▶ **CONSEGNE**:
• 1. Cita dal testo su Maryam il passo che inizia con «Maryam è stata» e termina con «dal blocco israeliano.».
• 2. Nel testo su Maryam, con chi vive la ragazza a Istanbul?
• 3. Prosegui il testo su Maryam dopo la sua ultima frase.

Abbiamo incontrato Maryam nella sua casa di Istanbul, dove vive con la mamma e i fratellini, in attesa di terminare l’infinita serie di chirurgie ricostruttive e tornare a casa, a Gaza.
Maryam è stata la prima di una serie lunghissima di vittime palestinesi della ferocia israeliana ai confini con la Striscia di Gaza.
“Mi trovavo davanti alla barriera, ero disarmata – racconta l’adolescente -. Sventolavo la bandiera palestinese, quando i soldati israeliani mi spararono un proiettile a farfalla, frantumandomi la gamba. Fu una sofferenza terribile. La prima operazione avvenne a Gaza, senza anestesia, a causa della grave mancanza di strumentazioni mediche e farmaci prodotta dal blocco israeliano.

▶ **MATERIALE FORNITO**:

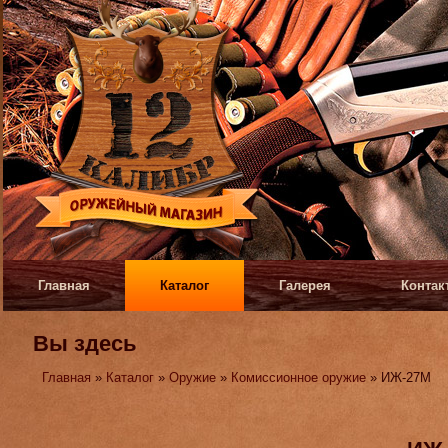
Главная
Каталог
Галерея
Контак
Вы здесь
Главная
»
Каталог
»
Оружие
»
Комиссионное оружие
» ИЖ-27М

▶ **SOLUZIONI**:
• 1.
Maryam è stata la prima di una serie lunghissima di vittime palestinesi della ferocia israeliana ai confini con la Striscia di Gaza.
“Mi trovavo davanti alla barriera, ero disarmata – racconta l’adolescente -. Sventolavo la bandiera palestinese, quando i soldati israeliani mi spararono un proiettile a farfalla, frantumandomi la gamba. Fu una sofferenza terribile. La prima operazione avvenne a Gaza, senza anestesia, a causa della grave mancanza di strumentazioni mediche e farmaci prodotta dal blocco israeliano.

• 2. Con la mamma e i fratellini.

• 3.
“La mia famiglia tentò di farmi curare in Egitto, ma lì strapparono le mie cartelle mediche. Inoltre i medici volevano amputarmi la gamba. Un video che parlava del mio caso e delle ferite inferte dai soldati israeliani, mi aiutò a trovare soccorso in Turchia. Gli Egiziani avrebbero voluto rimandarmi a Gaza, ma l’ambasciatrice turca al Cairo si oppose e si offrì di aiutarmi, e così fece anche l’ambasciata palestinese. Finalmente riuscii ad arrivare a Istanbul, dove un’organizzazione umanitaria, la IHH, si occupò di trovare una casa per me, mia madre e i miei fratelli, e sta pagando le mie spese mediche”.
Finora Maryam ha subito 48 operazioni chirurgiche, e altre ancora l’aspettano, per la ricostruzione della gamba, ridotta in pezzi e in putrefazione, e per poter riprendere a camminare. Dieci medici specializzati l’hanno operata e curata.
A Istanbul lei e i suoi fratelli stanno frequentando le scuole.
Maryam è una dei tanti bambini e adolescenti feriti o uccisi dalle forze israeliane durante la Grande Marcia del Ritorno – la manifestazione di massa in corso da marzo di quest’anno, per i diritti innegabili del popolo palestinese a una vita degna e al Ritorno nei luoghi d’origine delle loro famiglie.
Ci si chiede quando e se, finalmente, il colonialismo israeliano pagherà per i crimini che compie da 70 a questa parte contro la popolazione autoctona palestinese.